## YOUR INSTRUCTIONS
The material must be repeated exactly, with every line intact.

(DATASET RECORDS Opens)

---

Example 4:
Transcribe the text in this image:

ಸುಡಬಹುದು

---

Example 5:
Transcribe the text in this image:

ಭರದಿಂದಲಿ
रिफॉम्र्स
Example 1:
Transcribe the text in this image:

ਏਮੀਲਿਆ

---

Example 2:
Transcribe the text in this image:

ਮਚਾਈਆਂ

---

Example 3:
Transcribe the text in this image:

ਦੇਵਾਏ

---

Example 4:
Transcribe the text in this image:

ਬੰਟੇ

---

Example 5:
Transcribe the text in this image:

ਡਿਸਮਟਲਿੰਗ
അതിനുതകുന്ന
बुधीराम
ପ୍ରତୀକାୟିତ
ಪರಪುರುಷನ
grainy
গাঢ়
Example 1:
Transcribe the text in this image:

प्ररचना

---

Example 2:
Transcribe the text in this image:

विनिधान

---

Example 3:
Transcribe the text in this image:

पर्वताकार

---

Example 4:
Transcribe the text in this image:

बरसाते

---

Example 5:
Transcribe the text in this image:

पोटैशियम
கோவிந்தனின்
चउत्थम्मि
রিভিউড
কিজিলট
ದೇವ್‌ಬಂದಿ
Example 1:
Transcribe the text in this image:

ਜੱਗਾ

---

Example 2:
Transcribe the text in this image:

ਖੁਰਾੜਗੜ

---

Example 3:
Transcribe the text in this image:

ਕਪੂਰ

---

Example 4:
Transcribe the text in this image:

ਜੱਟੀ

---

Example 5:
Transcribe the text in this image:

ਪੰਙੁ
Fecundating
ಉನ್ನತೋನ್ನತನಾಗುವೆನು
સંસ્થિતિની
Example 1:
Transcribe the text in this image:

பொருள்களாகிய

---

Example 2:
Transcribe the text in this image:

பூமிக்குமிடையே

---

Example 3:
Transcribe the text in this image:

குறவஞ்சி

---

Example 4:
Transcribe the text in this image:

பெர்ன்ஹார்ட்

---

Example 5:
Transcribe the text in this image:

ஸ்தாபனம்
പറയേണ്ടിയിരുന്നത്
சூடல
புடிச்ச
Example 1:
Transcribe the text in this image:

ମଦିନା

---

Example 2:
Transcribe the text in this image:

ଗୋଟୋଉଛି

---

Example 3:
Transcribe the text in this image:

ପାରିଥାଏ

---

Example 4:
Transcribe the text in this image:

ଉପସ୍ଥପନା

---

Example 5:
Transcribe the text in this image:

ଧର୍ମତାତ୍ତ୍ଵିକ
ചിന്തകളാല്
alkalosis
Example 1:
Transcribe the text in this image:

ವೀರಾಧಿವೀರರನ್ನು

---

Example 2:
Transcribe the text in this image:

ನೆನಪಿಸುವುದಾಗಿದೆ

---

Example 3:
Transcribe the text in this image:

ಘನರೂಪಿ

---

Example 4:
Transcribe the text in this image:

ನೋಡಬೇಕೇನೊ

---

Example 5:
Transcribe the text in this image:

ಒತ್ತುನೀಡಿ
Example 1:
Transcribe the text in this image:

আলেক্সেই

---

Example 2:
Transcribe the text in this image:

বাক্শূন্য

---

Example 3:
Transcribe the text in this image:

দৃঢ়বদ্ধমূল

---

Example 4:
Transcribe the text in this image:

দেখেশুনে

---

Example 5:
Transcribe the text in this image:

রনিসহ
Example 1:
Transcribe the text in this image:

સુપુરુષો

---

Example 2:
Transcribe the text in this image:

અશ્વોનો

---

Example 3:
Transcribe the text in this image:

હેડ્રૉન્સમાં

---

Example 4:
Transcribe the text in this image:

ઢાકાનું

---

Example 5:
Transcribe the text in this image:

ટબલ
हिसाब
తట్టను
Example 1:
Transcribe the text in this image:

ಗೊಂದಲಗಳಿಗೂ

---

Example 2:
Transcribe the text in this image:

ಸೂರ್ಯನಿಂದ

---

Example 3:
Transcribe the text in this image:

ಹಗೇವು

(DATASET RECORDS Closes)

## EXERCISE RESULT
---

Example 4:
Transcribe the text in this image:

ಸುಡಬಹುದು

---

Example 5:
Transcribe the text in this image:

ಭರದಿಂದಲಿ
रिफॉम्र्स
Example 1:
Transcribe the text in this image:

ਏਮੀਲਿਆ

---

Example 2:
Transcribe the text in this image:

ਮਚਾਈਆਂ

---

Example 3:
Transcribe the text in this image:

ਦੇਵਾਏ

---

Example 4:
Transcribe the text in this image:

ਬੰਟੇ

---

Example 5:
Transcribe the text in this image:

ਡਿਸਮਟਲਿੰਗ
അതിനുതകുന്ന
बुधीराम
ପ୍ରତୀକାୟିତ
ಪರಪುರುಷನ
grainy
গাঢ়
Example 1:
Transcribe the text in this image:

प्ररचना

---

Example 2:
Transcribe the text in this image:

विनिधान

---

Example 3:
Transcribe the text in this image:

पर्वताकार

---

Example 4:
Transcribe the text in this image:

बरसाते

---

Example 5:
Transcribe the text in this image:

पोटैशियम
கோவிந்தனின்
चउत्थम्मि
রিভিউড
কিজিলট
ದೇವ್‌ಬಂದಿ
Example 1:
Transcribe the text in this image:

ਜੱਗਾ

---

Example 2:
Transcribe the text in this image:

ਖੁਰਾੜਗੜ

---

Example 3:
Transcribe the text in this image:

ਕਪੂਰ

---

Example 4:
Transcribe the text in this image:

ਜੱਟੀ

---

Example 5:
Transcribe the text in this image:

ਪੰਙੁ
Fecundating
ಉನ್ನತೋನ್ನತನಾಗುವೆನು
સંસ્થિતિની
Example 1:
Transcribe the text in this image:

பொருள்களாகிய

---

Example 2:
Transcribe the text in this image:

பூமிக்குமிடையே

---

Example 3:
Transcribe the text in this image:

குறவஞ்சி

---

Example 4:
Transcribe the text in this image:

பெர்ன்ஹார்ட்

---

Example 5:
Transcribe the text in this image:

ஸ்தாபனம்
പറയേണ്ടിയിരുന്നത്
சூடல
புடிச்ச
Example 1:
Transcribe the text in this image:

ମଦିନା

---

Example 2:
Transcribe the text in this image:

ଗୋଟୋଉଛି

---

Example 3:
Transcribe the text in this image:

ପାରିଥାଏ

---

Example 4:
Transcribe the text in this image:

ଉପସ୍ଥପନା

---

Example 5:
Transcribe the text in this image:

ଧର୍ମତାତ୍ତ୍ଵିକ
ചിന്തകളാല്
alkalosis
Example 1:
Transcribe the text in this image:

ವೀರಾಧಿವೀರರನ್ನು

---

Example 2:
Transcribe the text in this image:

ನೆನಪಿಸುವುದಾಗಿದೆ

---

Example 3:
Transcribe the text in this image:

ಘನರೂಪಿ

---

Example 4:
Transcribe the text in this image:

ನೋಡಬೇಕೇನೊ

---

Example 5:
Transcribe the text in this image:

ಒತ್ತುನೀಡಿ
Example 1:
Transcribe the text in this image:

আলেক্সেই

---

Example 2:
Transcribe the text in this image:

বাক্শূন্য

---

Example 3:
Transcribe the text in this image:

দৃঢ়বদ্ধমূল

---

Example 4:
Transcribe the text in this image:

দেখেশুনে

---

Example 5:
Transcribe the text in this image:

রনিসহ
Example 1:
Transcribe the text in this image:

સુપુરુષો

---

Example 2:
Transcribe the text in this image:

અશ્વોનો

---

Example 3:
Transcribe the text in this image:

હેડ્રૉન્સમાં

---

Example 4:
Transcribe the text in this image:

ઢાકાનું

---

Example 5:
Transcribe the text in this image:

ટબલ
हिसाब
తట్టను
Example 1:
Transcribe the text in this image:

ಗೊಂದಲಗಳಿಗೂ

---

Example 2:
Transcribe the text in this image:

ಸೂರ್ಯನಿಂದ

---

Example 3:
Transcribe the text in this image:

ಹಗೇವು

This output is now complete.